Sounds like a lovely half term, marred at the end by recent events. When we heard about it, the thought that crossed my mind was that you were staying in London, so glad that you've posted & are OK. I can see what you mean by being at a loose end with all that is happening throughout the world & in your own life. A few deep breaths, take time to smell the roses, a bit of craft to relax and enjoy your family. Take care & huggles from Oz.

Sol said...

I am sorry that John's birthday weekend ended as it did. It is truly horrific what keeps happening.

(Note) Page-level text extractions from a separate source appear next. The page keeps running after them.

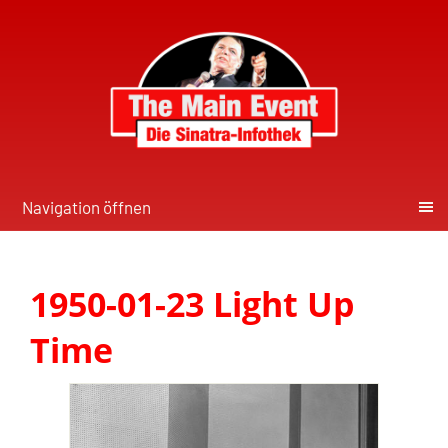
Navigation öffnen
1950-01-23 Light Up
Time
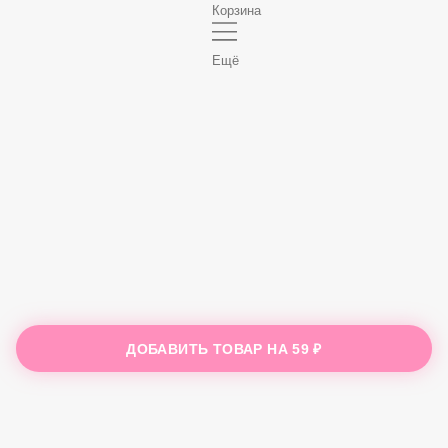
Корзина
Ещё
ДОБАВИТЬ ТОВАР НА
59 ₽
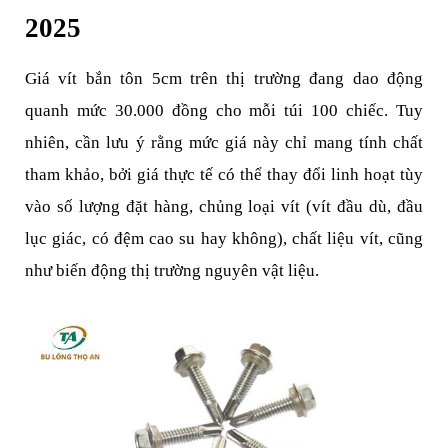
2025
Giá vít bắn tôn 5cm trên thị trường đang dao động 
quanh mức 30.000 đồng cho mỗi túi 100 chiếc. Tuy 
nhiên, cần lưu ý rằng mức giá này chỉ mang tính chất 
tham khảo, bởi giá thực tế có thể thay đổi linh hoạt tùy 
vào số lượng đặt hàng, chủng loại vít (vít đầu dù, đầu 
lục giác, có đệm cao su hay không), chất liệu vít, cũng 
như biến động thị trường nguyên vật liệu.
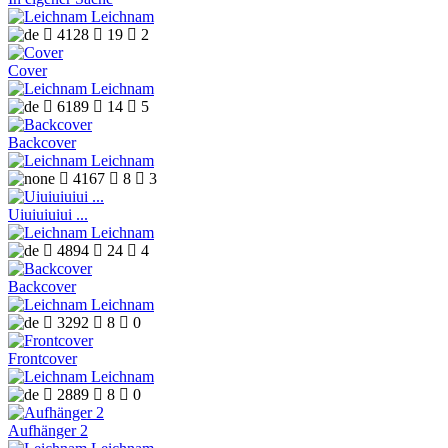
Leichnam

4128

19

2
Cover
Leichnam

6189

14

5
Backcover
Leichnam

4167

8

3
Uiuiuiuiui ...
Leichnam

4894

24

4
Backcover
Leichnam

3292

8

0
Frontcover
Leichnam

2889

8

0
Aufhänger 2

I have also been to the Imperial war museum and was blown away by it. I did get upset about the perspex box with all of the shoes from the Jewish Holocaust. I sat down on a bench and the woman next to me was also crying. She just reached out and held my hand. Did you see the enigma machine. I think it should have been in a more prominent place.

We just need the election to be over now and we can all move on.

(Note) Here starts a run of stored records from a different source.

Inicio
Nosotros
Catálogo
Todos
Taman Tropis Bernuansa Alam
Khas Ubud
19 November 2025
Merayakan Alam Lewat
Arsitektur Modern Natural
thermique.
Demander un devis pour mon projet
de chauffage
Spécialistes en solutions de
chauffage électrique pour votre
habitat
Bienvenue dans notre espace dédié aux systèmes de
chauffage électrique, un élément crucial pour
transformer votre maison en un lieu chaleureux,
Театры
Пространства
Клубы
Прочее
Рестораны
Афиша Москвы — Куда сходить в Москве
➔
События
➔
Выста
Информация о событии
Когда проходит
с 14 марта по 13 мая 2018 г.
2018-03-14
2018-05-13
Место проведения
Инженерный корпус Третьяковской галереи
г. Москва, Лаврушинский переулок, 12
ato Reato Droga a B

I hope that work is good to you for the term. I bet you have some good things planned for the school holidays. I think France is calling me!

Have a good week.

mrsrobinson said...

Yours looks like a fun and lovely halt term. The winds have continued here today which wasn't expected... feeling battered. Come back sunny and warm! Though a good excuse to hide away with some knitting...

Beverley said...

What a lovely holiday, so sorry you are feeling out of sorts. My Mum used to say, only worry about the things you can change. It's hard though. x

Ksunshine52 said...

A few hours ago, I read the obit for Peter Sallis and now here is the cafe. The Last of the Summer Wine is such a hoot! You might be amazed at the number of us here, in the US that watch it! Such lovely photos! I feel as if I just had a mini vacation! World events are just so sad right now! My heart breaks for the victims and their families! In truth for everyone. I think we are all on edge ( I live just outside of Washington, DC, just minutes from the Pentagon.) even when you think you are not. Just waiting for the other shoe to drop!
So friends, good luck with your election! Stay strong!

Sarah said...

I totally identify with John about Durham; I went to university there and, while it is very picturesque, it is 100% the coldest place I have ever lived, is full of hills and is very far away from London, where I lived at home! I never went to the Botanic Gardens, but I had friends who did and they enjoyed it. I probably should have gone there because Durham can feel quite 'bricky', if that makes sense; as if there aren't very many plants so far North!

Lisa said...

Just catching up with your posts. It sounds like you had a busy half term, good to see friends and relatives, spending time with those you love is just the best.
I know nothing about Durham but the little snippets you shared makes it look very picturesque.
Belated happy birthday wishes to your husband.
Having worked in a school office for a year I know exactly what you mean about the busyness of that environment. I only hope yours is a much better managed place than the one I was at!
Lisa x

Lisa said...

Just catching up with your posts. It sounds like you had a busy half term, good to see friends and relatives, spending time with those you love is just the best.
I know nothing about Durham but the little snippets you shared makes it look very picturesque.
Belated happy birthday wishes to your husband.
Having worked in a school office for a year I know exactly what you mean about the busyness of that environment. I only hope yours is a much better managed place than the one I was at!